The disability support and community and public health committee invited the government-funded medical education group Best Practice Advocacy Centre (BPAC) to present information on GP prescribing after concerns earlier this year it was too high in Otago and Southland.
BPAC manager Tony Fraser said costs were driven by elderly patients' prescriptions.
Rather than the cost of individual drugs, it was the volume of medications the elderly were prescribed which drove overall costs.
New Zealand's drug-buying agency, Pharmac, had been effective in keeping a lid on the cost of individual drugs by promoting generic brands and limiting GPs' prescribing options, he said.
Southern DHB was not out of line with other DHBs, with the seventh-highest GP-prescribed spend of the country's 20 DHBs in 2009-10.
With 14% of the population 65 and over, Southern DHB GPs prescribed $130 worth of medication per head of population during the period.

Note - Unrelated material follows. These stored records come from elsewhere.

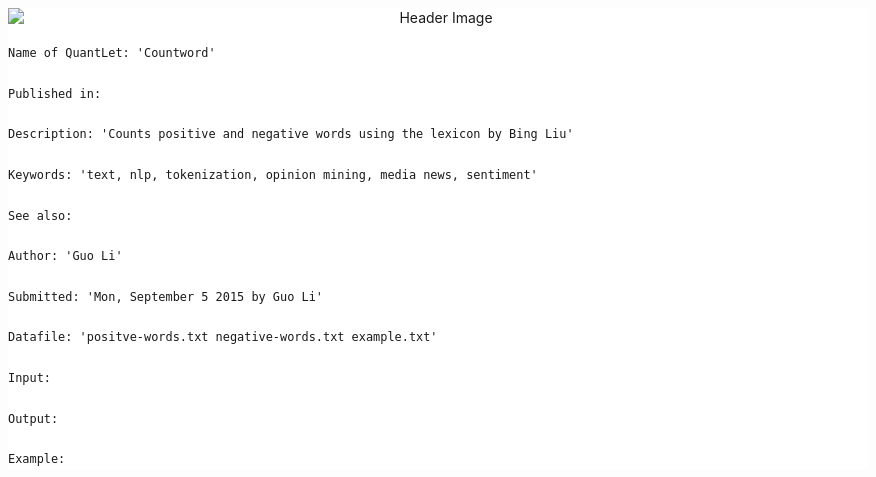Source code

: <div style="margin: 0; padding: 0; text-align: center; border: none;">
<a href="https://quantlet.com" target="_blank" style="text-decoration: none; border: none;">
<img src="https://github.com/StefanGam/test-repo/blob/main/quantlet_design.png?raw=true" alt="Header Image" width="100%" style="margin: 0; padding: 0; display: block; border: none;" />
</a>
</div>

```
Name of QuantLet: 'Countword'

Published in: 

Description: 'Counts positive and negative words using the lexicon by Bing Liu'

Keywords: 'text, nlp, tokenization, opinion mining, media news, sentiment'

See also: 

Author: 'Guo Li'

Submitted: 'Mon, September 5 2015 by Guo Li'

Datafile: 'positve-words.txt negative-words.txt example.txt'

Input: 

Output: 

Example: 

```
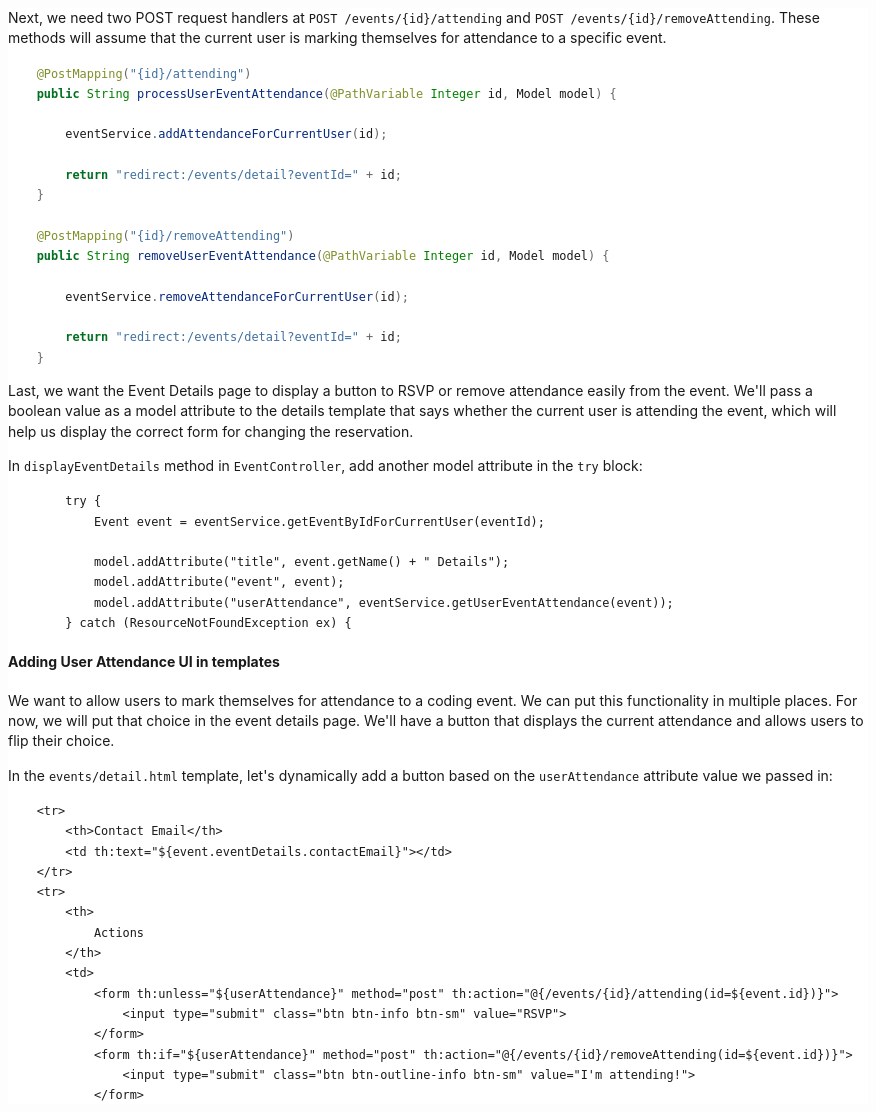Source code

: Next, we need two POST request handlers at `POST /events/{id}/attending` and
`POST /events/{id}/removeAttending`. These methods will assume that the current
user is marking themselves for attendance to a specific event.

```java
    @PostMapping("{id}/attending")
    public String processUserEventAttendance(@PathVariable Integer id, Model model) {

        eventService.addAttendanceForCurrentUser(id);

        return "redirect:/events/detail?eventId=" + id;
    }

    @PostMapping("{id}/removeAttending")
    public String removeUserEventAttendance(@PathVariable Integer id, Model model) {

        eventService.removeAttendanceForCurrentUser(id);

        return "redirect:/events/detail?eventId=" + id;
    }
```

Last, we want the Event Details page to display a button to RSVP or remove attendance
easily from the event. We'll pass a boolean value as a model attribute to the
details template that says whether the current user is attending the event, which
will help us display the correct form for changing the reservation.

In `displayEventDetails` method in `EventController`, add another model attribute in
the `try` block:

```java{ hl_lines="6" }
        try {
            Event event = eventService.getEventByIdForCurrentUser(eventId);

            model.addAttribute("title", event.getName() + " Details");
            model.addAttribute("event", event);
            model.addAttribute("userAttendance", eventService.getUserEventAttendance(event));
        } catch (ResourceNotFoundException ex) {
```

#### Adding User Attendance UI in templates

We want to allow users to mark themselves for attendance to a coding event. We
can put this functionality in multiple places. For now, we will put that choice
in the event details page. We'll have a button that displays the current
attendance and allows users to flip their choice.

In the `events/detail.html` template, let's dynamically add a button based on
the `userAttendance` attribute value we passed in:

```html{hl_lines="5-17"}
    <tr>
        <th>Contact Email</th>
        <td th:text="${event.eventDetails.contactEmail}"></td>
    </tr>
    <tr>
        <th>
            Actions
        </th>
        <td>
            <form th:unless="${userAttendance}" method="post" th:action="@{/events/{id}/attending(id=${event.id})}">
                <input type="submit" class="btn btn-info btn-sm" value="RSVP">
            </form>
            <form th:if="${userAttendance}" method="post" th:action="@{/events/{id}/removeAttending(id=${event.id})}">
                <input type="submit" class="btn btn-outline-info btn-sm" value="I'm attending!">
            </form>
```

South Canterbury, with the highest proportion of elderly (19%), spent the most nationally on GP prescriptions per head of population ($150).
Mr Fraser said there was much debate internationally about levels of medication for the elderly and whether it could do more harm than good.
Cholesterol-controlling statins were a case in point, with indications the drugs did not extend people's lives, but meant they developed other problems and died anyway, he said.
Increasing numbers of prescriptions for costly anti-psychotic drugs were also concerning, especially if they were used to manage people's behaviour rather than being clinically necessary.
While Southland GPs prescribed more heavily than their counterparts in Otago, Mr Fraser did not think there were regional factors influencing prescribing.
From April 2009 to March 2010, Southland GPs issued an average 7176 prescriptions each compared with 6859 each in Otago.
Aside from the elderly, a particular area of concern was the Southern DHB spending nearly $1 million a year on blood-sugar test strips for diabetics.
Diabetics were using test strips which had no clinical benefit and could exacerbate anxiety, he said.
Mr Fraser said BPAC, which has its national headquarters in Dunedin, was keen to see the Southern DHB lead the way in reducing prescriptions.
Committee member Branko Sijnja, a Balclutha GP, said it was not unusual for people to have a stack of unused medication sitting at home.
He noted discussion of restricting medication for the elderly was "dangerous territory" and caution was necessary.
Committee member Peter Barron, a pharmacist, took issue with bulk prescribing and dispensing, citing paracetamol as a drug patients were often over-prescribed.
Bulk paracetamol dispensing was an example of "low-hanging fruit" DHBs could target in a cost-cutting drive.
As a pharmacist, he had noticed people often had no idea why they had been prescribed certain medicines.
Studies indicated seven out of 10 people did not take medicines exactly as the prescriber intended, he said.